Five main trends in the development of various parts of the provincial district can be recognised in the later decades of the nineteenth century:

(1) The kauri-timber industry in the northern peninsulas reached its peak and supplied the quality timber for most building construction in New Zealand, as well as enjoying a substantial export trade to Australia. In 1888 Melbourne business interests secured the merger of 28 sawmills and a fleet of steamers into the Kauri Timber Co., which for many years was New Zealand's largest single industrial enterprise. By 1905 the provincial district's 50 sawmills employed more than 2,000 men and produced 45 per cent of the New Zealand timber output, three quarters of it being kauri.
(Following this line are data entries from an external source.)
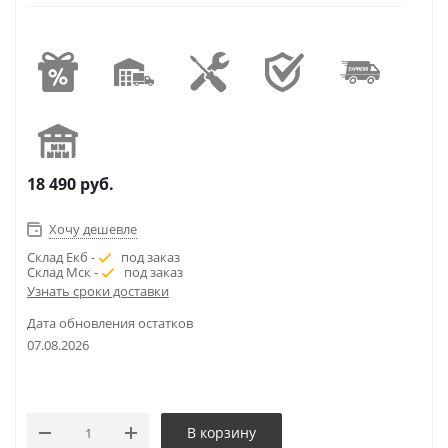
18 490
руб.
Хочу дешевле
Склад Екб -
под заказ
Склад Мск -
под заказ
Узнать сроки доставки
Дата обновления остатков
07.08.2026
В корзину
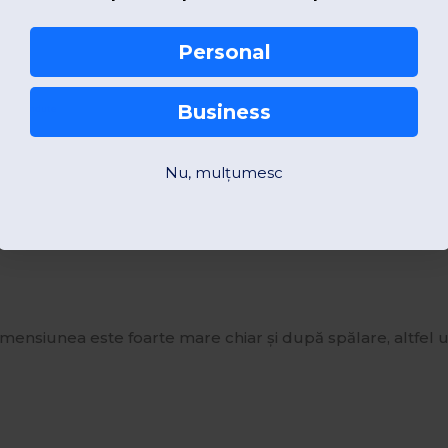
Personal
Business
cole vândute
Nu, mulțumesc
nță low-end.
dimensiunea este foarte mare chiar și după spălare, altfel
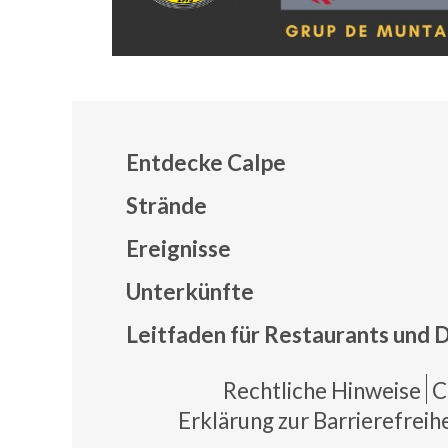
Entdecke Calpe
Strände
Ereignisse
Mapa
Unterkünfte
Leitfaden für Restaurants und 
Pie 
Rechtliche Hinweise
C
Erklärung zur Barrierefreihe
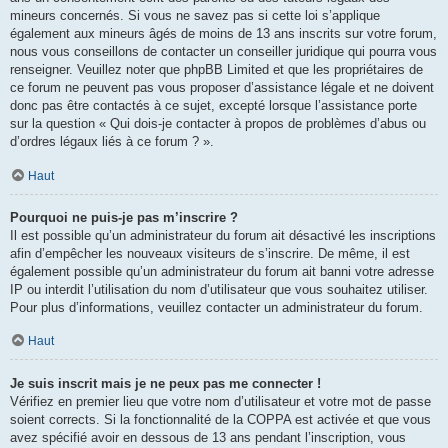
mineurs concernés. Si vous ne savez pas si cette loi s’applique
également aux mineurs âgés de moins de 13 ans inscrits sur votre forum,
nous vous conseillons de contacter un conseiller juridique qui pourra vous
renseigner. Veuillez noter que phpBB Limited et que les propriétaires de
ce forum ne peuvent pas vous proposer d’assistance légale et ne doivent
donc pas être contactés à ce sujet, excepté lorsque l’assistance porte
sur la question « Qui dois-je contacter à propos de problèmes d’abus ou
d’ordres légaux liés à ce forum ? ».
Haut
Pourquoi ne puis-je pas m’inscrire ?
Il est possible qu’un administrateur du forum ait désactivé les inscriptions
afin d’empêcher les nouveaux visiteurs de s’inscrire. De même, il est
également possible qu’un administrateur du forum ait banni votre adresse
IP ou interdit l’utilisation du nom d’utilisateur que vous souhaitez utiliser.
Pour plus d’informations, veuillez contacter un administrateur du forum.
Haut
Je suis inscrit mais je ne peux pas me connecter !
Vérifiez en premier lieu que votre nom d’utilisateur et votre mot de passe
soient corrects. Si la fonctionnalité de la COPPA est activée et que vous
avez spécifié avoir en dessous de 13 ans pendant l’inscription, vous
(2) The kauri-gum trade expanded steadily after 1870 to a peak yield of 10,800 tons in 1905. In 1885 some 2,000 diggers were at work on the swamps and hillsides of Northland. They were augmented to 6,000 in 1890 by an influx of Dalmatian immigrants and the unemployed of Auckland. The gumdiggers were a floating population living in primitive camps, but some settled as farmers and Dalmatians were the first to specialise in the cultivation of the grape vine.

(3) The languishing quartz-mining industry was revived in the 1890s through the use of the cyanide process and improved managerial and technical efficiency. Substantial investment of British capital made it possible to work the large, lowgrade, gold-silver ores in the Ohinemuri district and there was a considerable influx of Australian skilled labour. The Martha Mine at Waihi was soon numbered among the great gold mines of the world and was the premier mine of Australasia. In its peak year, 1909, it employed 1,500 men, and by the time work ended in 1955 it had returned 35½ million ounces of gold and silver, valued at £28½ million.
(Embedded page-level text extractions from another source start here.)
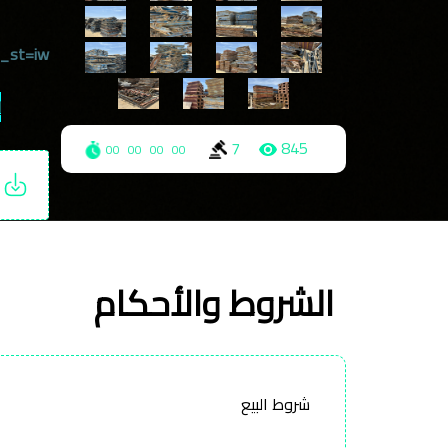
g_st=iw
ل
الأستاذ
7
845
00
00
00
00
ت
الشروط والأحكام
شروط البيع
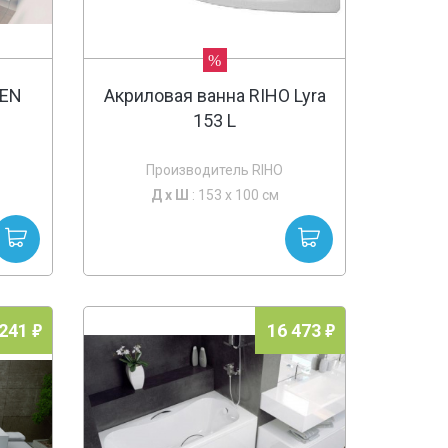
%
PEN
Акриловая ванна RIHO Lyra
153 L
Производитель RIHO
Д х
Ш
: 153 x 100 см
 241
16 473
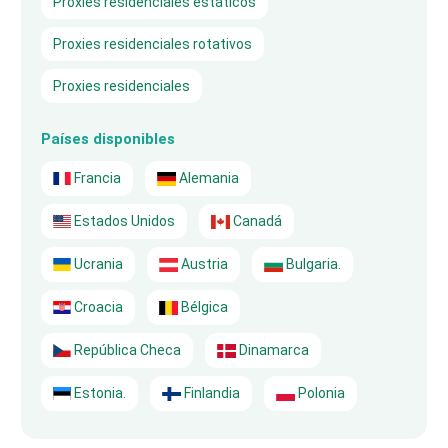
Proxies residenciales estáticos
Proxies residenciales rotativos
Proxies residenciales
Países disponibles
Francia
Alemania
Estados Unidos
Canadá
Ucrania
Austria
Bulgaria.
Croacia
Bélgica
República Checa
Dinamarca
Estonia.
Finlandia
Polonia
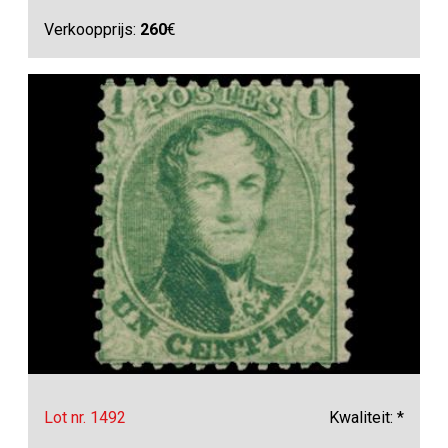
Verkoopprijs:
260
€
Lot nr. 1492
Kwaliteit: *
(4) In the Waikato the coalfields, discovered during the Maori Wars, were developed to supply Auckland with fuel, but rural settlement made slow progress. On small farms near Hamilton and on large freehold estates in the Thames Valley the farm economy was a mixed one of beef cattle and sheep rearing on temporary pastures, root and forage cropping, and grain growing. Although the climate seemed ideal for grass growth, soils appeared to be frustratingly infertile. But one of the keys to the success of the later-day dairy industry was revealed in the remarkable stimulus to grass growth that followed the top-dressing of pastures with artificial phosphate fertilisers.

(5)The winning of new farmland progressed more rapidly on forested hill country than on the fern-covered lowlands. The Raglan and Kawhia hills were settled in the 1880s and 1890s and, after the opening of the King Country in 1885, sawmillers and farmers advanced with the construction gangs who were building the Main Trunk Railway. Progress with bushfelling was particularly rapid between 1880 and 1900 in the Poverty Bay and East Coast districts where, in contrast to the general course of land settlement in New Zealand, the Maori retained ownership of the land and merely granted long-term leases to the European farmer. The area in sown pasture in the Auckland Provincial District increased from 0·5 million to 1 million acres between 1881 and 1891 and to 1·8 million acres by 1901.